Bruni Andrea, Garofalo Eugenio, Procopio Daniela, Corrado Silvia, Caroleo Antonio, Biamonte Eugenio, Pelaia Corrado, Longhini Federico
Anesthesia and Intensive Care Unit, Department of Medical and Surgical Sciences, University Hospital Mater Domini, Magna Graecia University, 88100 Catanzaro, Italy.
Healthcare (Basel). 2022 Mar 15;10(3):536. doi: 10.3390/healthcare10030536.

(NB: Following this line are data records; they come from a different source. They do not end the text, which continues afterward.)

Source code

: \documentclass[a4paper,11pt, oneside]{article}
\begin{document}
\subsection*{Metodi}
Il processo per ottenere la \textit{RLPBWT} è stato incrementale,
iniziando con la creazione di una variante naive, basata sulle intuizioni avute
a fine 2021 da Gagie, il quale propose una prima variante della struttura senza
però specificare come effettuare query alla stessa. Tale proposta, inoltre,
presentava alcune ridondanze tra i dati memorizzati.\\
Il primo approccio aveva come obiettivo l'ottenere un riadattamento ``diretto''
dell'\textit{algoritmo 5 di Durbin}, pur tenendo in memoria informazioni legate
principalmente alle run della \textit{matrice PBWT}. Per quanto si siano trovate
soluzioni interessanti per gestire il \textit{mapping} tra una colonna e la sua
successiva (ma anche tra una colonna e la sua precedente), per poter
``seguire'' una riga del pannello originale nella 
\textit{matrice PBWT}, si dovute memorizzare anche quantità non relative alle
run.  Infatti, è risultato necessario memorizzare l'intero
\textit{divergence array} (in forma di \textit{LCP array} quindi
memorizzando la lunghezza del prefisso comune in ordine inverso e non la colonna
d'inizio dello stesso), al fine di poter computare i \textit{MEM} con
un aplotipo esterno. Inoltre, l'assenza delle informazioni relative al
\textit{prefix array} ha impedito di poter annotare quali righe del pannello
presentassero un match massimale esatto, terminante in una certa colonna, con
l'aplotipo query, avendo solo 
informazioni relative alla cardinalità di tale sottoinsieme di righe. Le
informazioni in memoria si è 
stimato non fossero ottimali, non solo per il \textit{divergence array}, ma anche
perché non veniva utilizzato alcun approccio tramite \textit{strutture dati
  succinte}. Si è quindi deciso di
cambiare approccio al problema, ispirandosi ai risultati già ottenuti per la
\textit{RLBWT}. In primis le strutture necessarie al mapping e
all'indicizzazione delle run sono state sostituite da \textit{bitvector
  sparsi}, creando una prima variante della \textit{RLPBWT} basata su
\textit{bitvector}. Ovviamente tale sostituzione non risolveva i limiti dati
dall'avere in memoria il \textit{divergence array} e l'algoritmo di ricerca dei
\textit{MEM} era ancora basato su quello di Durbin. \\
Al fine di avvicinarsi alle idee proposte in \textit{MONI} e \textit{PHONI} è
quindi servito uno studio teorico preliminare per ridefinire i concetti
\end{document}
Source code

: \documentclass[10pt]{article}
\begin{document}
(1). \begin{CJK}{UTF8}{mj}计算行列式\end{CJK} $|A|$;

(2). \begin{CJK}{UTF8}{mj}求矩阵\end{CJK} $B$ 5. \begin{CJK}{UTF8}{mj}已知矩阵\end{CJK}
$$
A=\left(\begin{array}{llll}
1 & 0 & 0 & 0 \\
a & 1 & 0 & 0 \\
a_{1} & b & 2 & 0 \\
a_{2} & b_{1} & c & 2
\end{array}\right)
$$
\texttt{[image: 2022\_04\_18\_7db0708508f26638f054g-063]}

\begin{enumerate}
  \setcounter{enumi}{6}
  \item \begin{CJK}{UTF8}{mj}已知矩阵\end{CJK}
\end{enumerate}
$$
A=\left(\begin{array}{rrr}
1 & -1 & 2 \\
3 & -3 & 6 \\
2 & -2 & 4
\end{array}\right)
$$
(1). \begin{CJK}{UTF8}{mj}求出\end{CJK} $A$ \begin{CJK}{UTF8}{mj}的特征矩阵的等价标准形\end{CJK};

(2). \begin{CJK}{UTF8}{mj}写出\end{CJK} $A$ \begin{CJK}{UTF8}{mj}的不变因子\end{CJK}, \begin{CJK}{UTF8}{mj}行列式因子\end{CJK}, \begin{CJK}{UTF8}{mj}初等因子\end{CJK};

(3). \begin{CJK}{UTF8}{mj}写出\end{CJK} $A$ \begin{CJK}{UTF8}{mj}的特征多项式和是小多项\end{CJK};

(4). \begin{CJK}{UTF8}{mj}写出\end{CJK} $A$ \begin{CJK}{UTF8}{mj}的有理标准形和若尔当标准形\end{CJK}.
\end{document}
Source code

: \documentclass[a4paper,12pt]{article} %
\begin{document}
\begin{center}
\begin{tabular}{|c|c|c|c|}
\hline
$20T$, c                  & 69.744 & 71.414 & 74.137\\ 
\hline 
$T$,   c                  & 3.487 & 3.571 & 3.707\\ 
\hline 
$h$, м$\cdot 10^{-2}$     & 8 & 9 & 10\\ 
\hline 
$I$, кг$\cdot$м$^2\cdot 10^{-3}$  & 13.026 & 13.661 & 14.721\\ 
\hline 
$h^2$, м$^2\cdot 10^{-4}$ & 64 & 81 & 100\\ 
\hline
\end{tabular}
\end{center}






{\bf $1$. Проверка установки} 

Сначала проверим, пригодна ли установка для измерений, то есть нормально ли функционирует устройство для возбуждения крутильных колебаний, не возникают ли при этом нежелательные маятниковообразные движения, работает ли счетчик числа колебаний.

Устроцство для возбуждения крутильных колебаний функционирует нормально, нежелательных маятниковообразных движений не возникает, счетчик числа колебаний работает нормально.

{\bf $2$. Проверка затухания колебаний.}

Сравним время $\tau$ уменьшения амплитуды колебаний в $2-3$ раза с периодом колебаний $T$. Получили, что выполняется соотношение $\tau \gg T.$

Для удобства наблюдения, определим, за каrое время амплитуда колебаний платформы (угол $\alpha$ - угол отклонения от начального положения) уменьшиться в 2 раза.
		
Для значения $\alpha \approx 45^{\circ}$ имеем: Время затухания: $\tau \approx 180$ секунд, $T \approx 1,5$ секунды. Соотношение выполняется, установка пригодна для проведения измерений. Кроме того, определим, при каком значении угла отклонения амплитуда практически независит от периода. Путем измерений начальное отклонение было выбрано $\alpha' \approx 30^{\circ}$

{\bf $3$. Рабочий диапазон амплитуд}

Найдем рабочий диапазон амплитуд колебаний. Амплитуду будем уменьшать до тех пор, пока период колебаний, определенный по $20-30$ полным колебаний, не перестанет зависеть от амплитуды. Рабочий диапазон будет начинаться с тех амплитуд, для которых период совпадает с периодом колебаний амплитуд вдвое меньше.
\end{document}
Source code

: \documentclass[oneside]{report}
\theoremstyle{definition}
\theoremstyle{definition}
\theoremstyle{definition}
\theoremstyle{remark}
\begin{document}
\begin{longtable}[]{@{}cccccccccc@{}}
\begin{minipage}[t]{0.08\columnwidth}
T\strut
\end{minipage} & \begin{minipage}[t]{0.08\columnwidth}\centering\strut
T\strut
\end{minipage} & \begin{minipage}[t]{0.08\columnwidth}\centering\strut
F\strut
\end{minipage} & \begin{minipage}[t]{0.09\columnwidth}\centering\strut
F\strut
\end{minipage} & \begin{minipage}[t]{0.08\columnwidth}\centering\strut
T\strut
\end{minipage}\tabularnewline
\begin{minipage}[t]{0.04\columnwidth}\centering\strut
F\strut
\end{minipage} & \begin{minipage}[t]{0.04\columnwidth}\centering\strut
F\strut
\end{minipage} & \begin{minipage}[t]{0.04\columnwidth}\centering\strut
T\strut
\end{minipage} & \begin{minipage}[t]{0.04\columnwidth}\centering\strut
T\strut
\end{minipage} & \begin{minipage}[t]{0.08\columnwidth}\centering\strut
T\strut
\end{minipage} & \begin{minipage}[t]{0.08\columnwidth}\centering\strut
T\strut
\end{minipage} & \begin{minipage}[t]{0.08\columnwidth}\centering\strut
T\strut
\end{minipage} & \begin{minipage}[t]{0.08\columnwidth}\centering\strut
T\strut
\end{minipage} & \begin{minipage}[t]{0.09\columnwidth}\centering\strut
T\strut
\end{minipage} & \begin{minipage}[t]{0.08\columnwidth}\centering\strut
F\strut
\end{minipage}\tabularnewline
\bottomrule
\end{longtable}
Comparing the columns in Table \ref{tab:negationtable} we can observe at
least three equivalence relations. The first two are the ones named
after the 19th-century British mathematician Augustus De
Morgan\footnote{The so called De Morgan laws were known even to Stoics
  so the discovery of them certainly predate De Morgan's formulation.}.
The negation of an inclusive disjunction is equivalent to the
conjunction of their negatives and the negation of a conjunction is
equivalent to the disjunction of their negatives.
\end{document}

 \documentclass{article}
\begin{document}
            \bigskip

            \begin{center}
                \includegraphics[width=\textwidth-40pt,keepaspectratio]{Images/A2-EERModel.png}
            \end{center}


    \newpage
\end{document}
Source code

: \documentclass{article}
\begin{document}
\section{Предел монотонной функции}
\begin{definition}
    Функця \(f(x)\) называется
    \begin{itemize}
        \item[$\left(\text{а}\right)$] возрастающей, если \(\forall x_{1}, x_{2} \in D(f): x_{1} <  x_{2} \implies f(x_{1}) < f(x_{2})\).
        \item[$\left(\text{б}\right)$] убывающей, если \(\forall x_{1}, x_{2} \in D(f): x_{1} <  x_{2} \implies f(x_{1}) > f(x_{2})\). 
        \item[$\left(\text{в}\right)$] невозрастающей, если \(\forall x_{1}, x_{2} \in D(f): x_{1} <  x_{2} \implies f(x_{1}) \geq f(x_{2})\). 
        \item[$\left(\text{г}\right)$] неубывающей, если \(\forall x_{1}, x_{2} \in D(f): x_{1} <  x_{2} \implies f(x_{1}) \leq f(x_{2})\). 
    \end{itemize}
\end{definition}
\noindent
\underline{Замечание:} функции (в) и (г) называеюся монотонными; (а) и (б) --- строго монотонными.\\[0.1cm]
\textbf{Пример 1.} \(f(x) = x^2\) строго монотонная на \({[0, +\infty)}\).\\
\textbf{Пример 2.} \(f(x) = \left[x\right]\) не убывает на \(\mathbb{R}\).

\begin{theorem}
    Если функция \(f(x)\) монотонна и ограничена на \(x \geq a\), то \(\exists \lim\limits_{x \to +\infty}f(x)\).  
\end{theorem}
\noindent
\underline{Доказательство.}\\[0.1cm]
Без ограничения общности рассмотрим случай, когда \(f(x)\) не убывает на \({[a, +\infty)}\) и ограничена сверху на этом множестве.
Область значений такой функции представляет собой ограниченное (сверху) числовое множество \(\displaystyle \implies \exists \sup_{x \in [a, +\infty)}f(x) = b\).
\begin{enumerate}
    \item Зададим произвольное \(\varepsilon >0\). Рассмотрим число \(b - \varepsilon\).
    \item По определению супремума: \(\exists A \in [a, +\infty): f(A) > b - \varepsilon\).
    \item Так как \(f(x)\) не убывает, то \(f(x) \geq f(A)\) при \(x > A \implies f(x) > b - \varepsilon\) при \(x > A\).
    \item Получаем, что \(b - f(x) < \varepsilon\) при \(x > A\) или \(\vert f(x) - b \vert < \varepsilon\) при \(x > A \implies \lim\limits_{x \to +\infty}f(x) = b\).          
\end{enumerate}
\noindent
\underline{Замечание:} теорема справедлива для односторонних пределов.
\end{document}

Acute Exacerbation of Chronic Obstructive Pulmonary Disease is a form of severe Acute Respiratory Failure (ARF) requiring Conventional Oxygen Therapy (COT) in the case of absence of acidosis or the application of Non-Invasive Ventilation (NIV) in case of respiratory acidosis. In the last decade, High Flow through Nasal Cannula (HFNC) has been increasingly used, mainly in patients with hypoxemic ARF. However, some studies were also published in AECOPD patients, and some evidence emerged. In this review, after describing the mechanism underlying potential clinical benefits, we analyzed the possible clinical application of HFNC to AECOPD patients. In the case of respiratory acidosis, the gold-standard treatment remains NIV, supported by strong evidence in favor. However, HFNC may be considered as an alternative to NIV if the latter fails for intolerance. HFNC should also be considered and preferred to COT at NIV breaks and weaning. Finally, HFNC should also be preferred to COT as first-line oxygen treatment in AECOPD patients without respiratory acidosis.
慢性阻塞性肺疾病急性加重是一种严重的急性呼吸衰竭(ARF)形式,在无酸中毒时需要常规氧疗(COT),在呼吸性酸中毒时则需应用无创通气(NIV)。在过去十年中,经鼻高流量氧疗(HFNC)的使用越来越多,主要用于低氧性ARF患者。然而,也有一些关于慢性阻塞性肺疾病急性加重(AECOPD)患者的研究发表,并出现了一些证据。在本综述中,在描述了潜在临床益处的机制后,我们分析了HFNC在AECOPD患者中的可能临床应用。在呼吸性酸中毒的情况下,金标准治疗仍然是NIV,有强有力的证据支持。然而,如果NIV因不耐受而失败,HFNC可被视为一种替代方案。在NIV中断和撤机时,也应考虑使用HFNC并优先于COT。最后,在没有呼吸性酸中毒的AECOPD患者中,HFNC也应优先于COT作为一线氧疗。